Part 1: What is centralised financing and why do companies use it?
Combining financing with a decentralised operating model
In this first article, we explain what we mean by centralised financing and why many companies use it. In the follow-up articles, we will discuss the pitfalls, the requirements that centralised financing places on the structure of the treasury function, and how to properly design internal financing.
What is centralised financing?
Most companies consist of a group of legal entities managed by a holding company, where the group’s executive management and various support functions are located. The group may consist of multiple legal entities, possibly operating in different countries, sometimes organised into divisions, business activities, or country organisations.
Centralised financing refers to organising the vast majority of the group’s funding through a centrally negotiated financing agreement. Depending on the financing volume, this may be a bilateral agreement with a single bank or a club deal involving multiple banks. Because banks want control over underlying cash flows and assets, centralised financing is usually accompanied by joint and several liability for most group members. For this, a guarantor cover is agreed, requiring that the jointly liable entities represent at least 80–85% of the group’s consolidated EBITDA and balance sheet. Banks will also want to limit or strongly restrict other financing or security arrangements at the local level.
Why do companies use centralised financing?
Companies may choose centralised financing because it offers several advantages over local financing. Centralised financing:
Increases the group’s financing capacity
The group, based on the guarantor cover, typically has a stronger credit profile than the individual group entities. As a result, the group can raise substantially more funding under a single central financing agreement than the combined total of what the individual entities could obtain locally.
Provides purchasing advantages
Due to the lower overall credit risk and the larger financing volume, the group can negotiate much better terms than individual entities would be able to secure. The increased scale also gives the group access to a broader range of financing markets and lenders.
Allows freedom of action within the group
Within a single financing agreement, there are no restrictions on transactions between group entities. This is essential, for example, for centralising liquidity in a group cash pool.
Offers uniform documentation and financial covenants
With centralised financing, the group can rely on one set of documents, governed by the law of the holding company’s jurisdiction, forming the basis for all financing arrangements within the group.
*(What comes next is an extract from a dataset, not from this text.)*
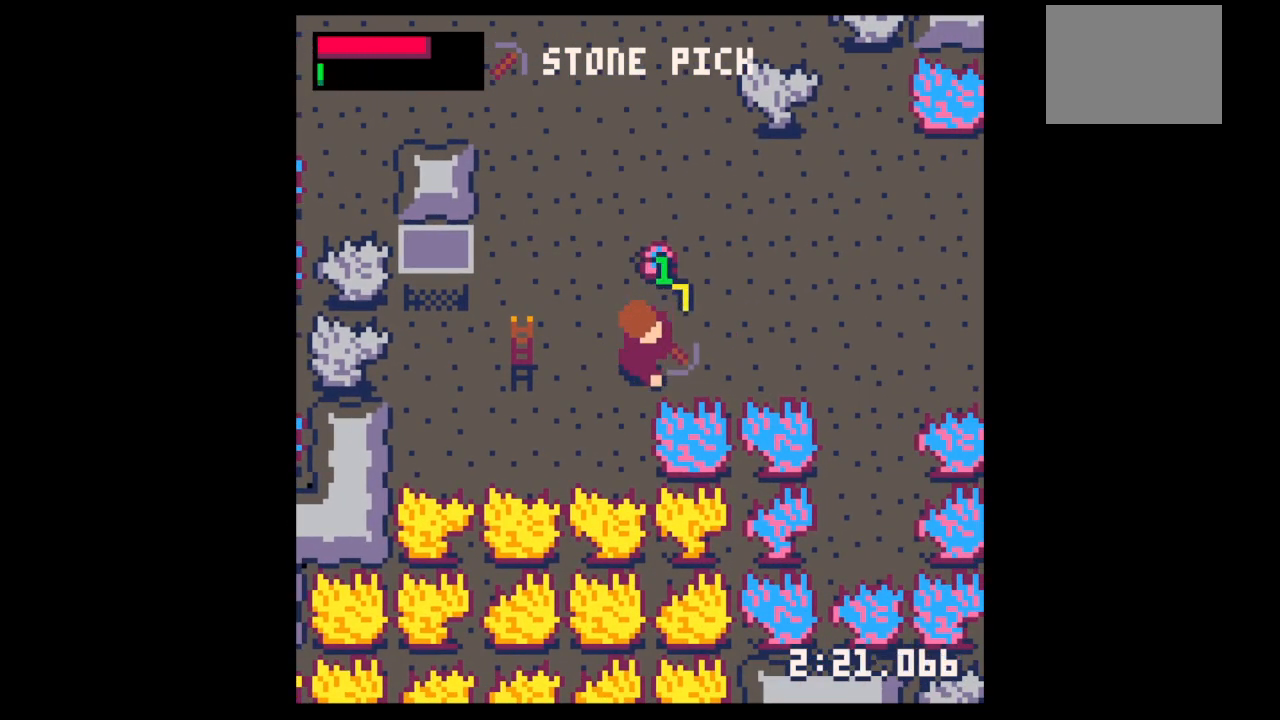
{"keys": ["up"], "events": [[100, "up", "down"]]}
These agreements include one set of financial covenants based on the group’s consolidated financial statements. Under local financing, each entity would instead need its own agreements under local law, local security packages, and individual financial covenants.
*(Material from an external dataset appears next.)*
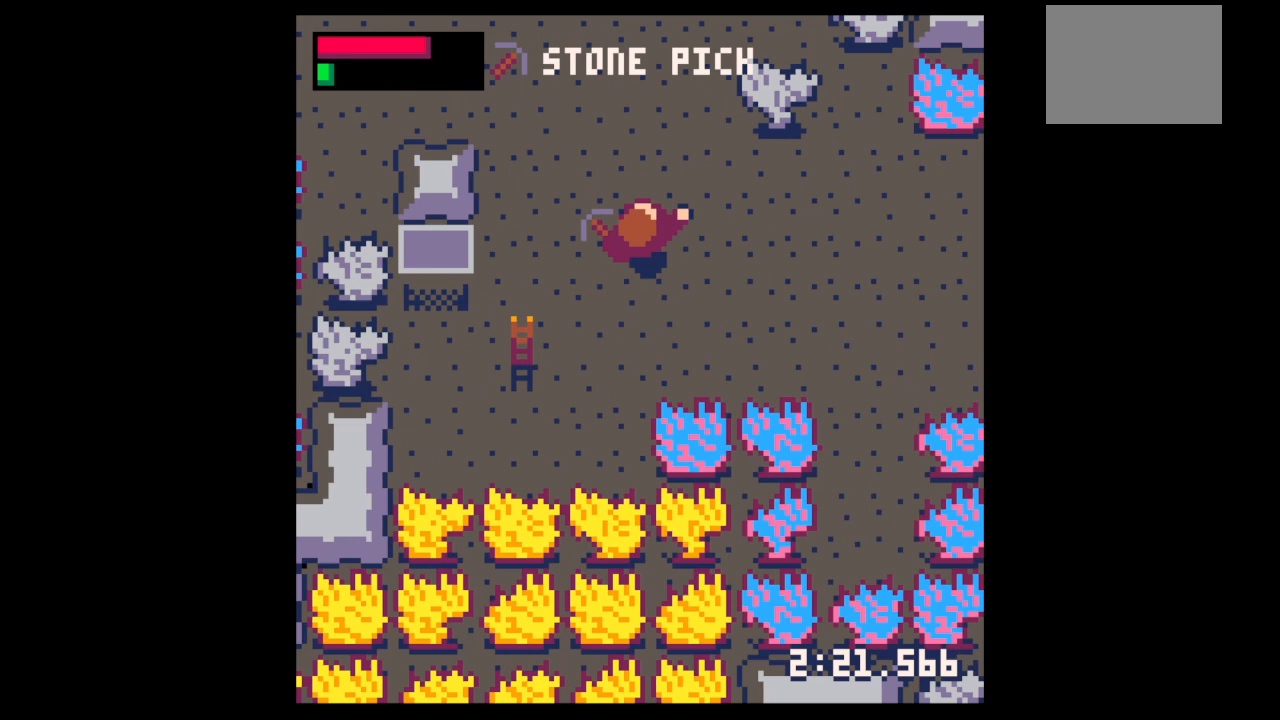
{"keys": ["down"], "events": [[100, "down", "down"], [100, "up", "up"], [167, "right", "down"], [300, "right", "up"]]}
Despite these advantages, they are usually not the primary reason a group decides to move to centralised financing. The transition is often driven by necessity. A major acquisition, for example, may not be financeable through the local credit facilities of individual entities. The scale of the required funding forces the group to enter into a central financing arrangement based on the group’s consolidated financial strength.
Once this shift toward centralised financing is made, companies often fail to adapt their treasury function and internal financing structure accordingly. That is the central theme of this series.